Page-level text extractions:
———

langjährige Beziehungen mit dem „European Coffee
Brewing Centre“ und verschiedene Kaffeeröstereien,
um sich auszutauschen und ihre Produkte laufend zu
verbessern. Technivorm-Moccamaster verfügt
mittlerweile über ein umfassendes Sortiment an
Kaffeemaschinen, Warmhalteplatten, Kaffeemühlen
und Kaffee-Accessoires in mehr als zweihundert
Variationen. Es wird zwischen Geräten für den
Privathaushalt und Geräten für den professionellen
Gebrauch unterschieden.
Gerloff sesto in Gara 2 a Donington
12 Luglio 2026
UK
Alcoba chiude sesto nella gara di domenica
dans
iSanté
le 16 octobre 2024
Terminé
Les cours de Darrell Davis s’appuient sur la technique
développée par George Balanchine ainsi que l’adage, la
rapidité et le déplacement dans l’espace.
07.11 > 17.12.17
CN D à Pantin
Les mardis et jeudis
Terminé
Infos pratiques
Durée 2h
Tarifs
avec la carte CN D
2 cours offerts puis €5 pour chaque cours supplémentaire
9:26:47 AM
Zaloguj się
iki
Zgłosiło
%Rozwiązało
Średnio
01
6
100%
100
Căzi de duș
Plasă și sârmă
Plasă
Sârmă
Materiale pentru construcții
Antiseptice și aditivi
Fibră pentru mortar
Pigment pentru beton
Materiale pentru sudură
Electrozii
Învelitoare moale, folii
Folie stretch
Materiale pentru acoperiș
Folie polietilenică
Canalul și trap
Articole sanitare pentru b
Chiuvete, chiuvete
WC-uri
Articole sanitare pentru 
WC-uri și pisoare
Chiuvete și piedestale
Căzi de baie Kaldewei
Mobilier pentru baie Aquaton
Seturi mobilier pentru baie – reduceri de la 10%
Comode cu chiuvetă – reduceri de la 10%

———

Starting with the first line of the entries and ending with the line that has "und Kaffee-Accessoires in", copy each line exactly and add nothing.

EXERCISE SOLUTION:
langjährige Beziehungen mit dem „European Coffee
Brewing Centre“ und verschiedene Kaffeeröstereien,
um sich auszutauschen und ihre Produkte laufend zu
verbessern. Technivorm-Moccamaster verfügt
mittlerweile über ein umfassendes Sortiment an
Kaffeemaschinen, Warmhalteplatten, Kaffeemühlen
und Kaffee-Accessoires in mehr als zweihundert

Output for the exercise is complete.